Spectrum Bias and Individual Strengths of SARS-CoV-2 Serological Tests—A Population-Based Evaluation
Sebastian Einhauser,
David Peterhoff,
Hans Helmut Niller,
Stephanie Beileke,
Felix Günther,
Philipp Steininger,
Ralph Burkhardt,
Iris M. Heid,
Annette B. Pfahlberg,
Klaus Überla,
Olaf Gefeller,
Ralf Wagner
Affiliations
Sebastian Einhauser
Institute of Medical Microbiology and Hygiene, Molecular Microbiology (Virology), University of Regensburg, Franz-Josef-Strauß-Allee 11, 93053 Regensburg, Germany
David Peterhoff
Institute of Medical Microbiology and Hygiene, Molecular Microbiology (Virology), University of Regensburg, Franz-Josef-Strauß-Allee 11, 93053 Regensburg, Germany
Hans Helmut Niller
Institute of Medical Microbiology and Hygiene, Molecular Microbiology (Virology), University of Regensburg, Franz-Josef-Strauß-Allee 11, 93053 Regensburg, Germany
Stephanie Beileke
Institute of Clinical and Molecular Virology, University Hospital Erlangen, Friedrich-Alexander Universität Erlangen-Nürnberg, Schlossgarten 4, 91054 Erlangen, Germany
Felix Günther
Department of Statistics, Statistical Consulting Unit StaBLab, LMU Munich, Geschwister-Scholl-Platz 1, 80539 Munich, Germany
Philipp Steininger
Institute of Clinical and Molecular Virology, University Hospital Erlangen, Friedrich-Alexander Universität Erlangen-Nürnberg, Schlossgarten 4, 91054 Erlangen, Germany
Ralph Burkhardt
Institute of Clinical Chemistry and Laboratory Medicine, University Hospital Regensburg, Franz-Josef-Strauß-Allee 11, 93053 Regensburg, Germany
Iris M. Heid
Department of Genetic Epidemiology, University of Regensburg, Franz-Josef-Strauß-Allee 11, 93053 Regensburg, Germany
Annette B. Pfahlberg
Department of Medical Informatics, Biometry and Epidemiology, Friedrich-Alexander Universität Erlangen-Nürnberg (FAU), Waldstr. 6, 91054 Erlangen, Germany
Klaus Überla
Institute of Clinical and Molecular Virology, University Hospital Erlangen, Friedrich-Alexander Universität Erlangen-Nürnberg, Schlossgarten 4, 91054 Erlangen, Germany
Olaf Gefeller
Department of Medical Informatics, Biometry and Epidemiology, Friedrich-Alexander Universität Erlangen-Nürnberg (FAU), Waldstr. 6, 91054 Erlangen, Germany
Ralf Wagner
Institute of Medical Microbiology and Hygiene, Molecular Microbiology (Virology), University of Regensburg, Franz-Josef-Strauß-Allee 11, 93053 Regensburg, Germany
Antibody testing for determining the SARS-CoV-2 serostatus was rapidly introduced in early 2020 and since then has been gaining special emphasis regarding correlates of protection.

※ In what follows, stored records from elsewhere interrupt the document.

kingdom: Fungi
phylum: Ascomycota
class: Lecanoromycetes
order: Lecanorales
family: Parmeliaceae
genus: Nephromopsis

With limited access to representative samples with known SARS-CoV-2 infection status during the initial period of test development and validation, spectrum bias has to be considered when moving from a “test establishment setting” to population-based settings, in which antibody testing is currently implemented. To provide insights into the presence and magnitude of spectrum bias and to estimate performance measures of antibody testing in a population-based environment, we compared SARS-CoV-2 neutralization to a battery of serological tests and latent class analyses (LCA) in a subgroup (n = 856) of the larger population based TiKoCo-19 cohort (n = 4185). Regarding spectrum bias, we could proof notable differences in test sensitivities and specificities when moving to a population-based setting, with larger effects visible in earlier registered tests. While in the population-based setting the two Roche ELECSYS anti-SARS-CoV-2 tests outperformed every other test and even LCA regarding sensitivity and specificity in dichotomous testing, they didn’t provide satisfying quantitative correlation with neutralization capacity. In contrast, our in-house anti SARS-CoV-2-Spike receptor binding domain (RBD) IgG-ELISA (enzyme-linked-immunosorbant assay) though inferior in dichotomous testing, provided satisfactory quantitative correlation and may thus represent a better correlate of protection. In summary, all tests, led by the two Roche tests, provided sufficient accuracy for dichotomous identification of neutralizing sera, with increasing spectrum bias visible in earlier registered tests, while the majority of tests, except the RBD-ELISA, didn’t provide satisfactory quantitative correlations.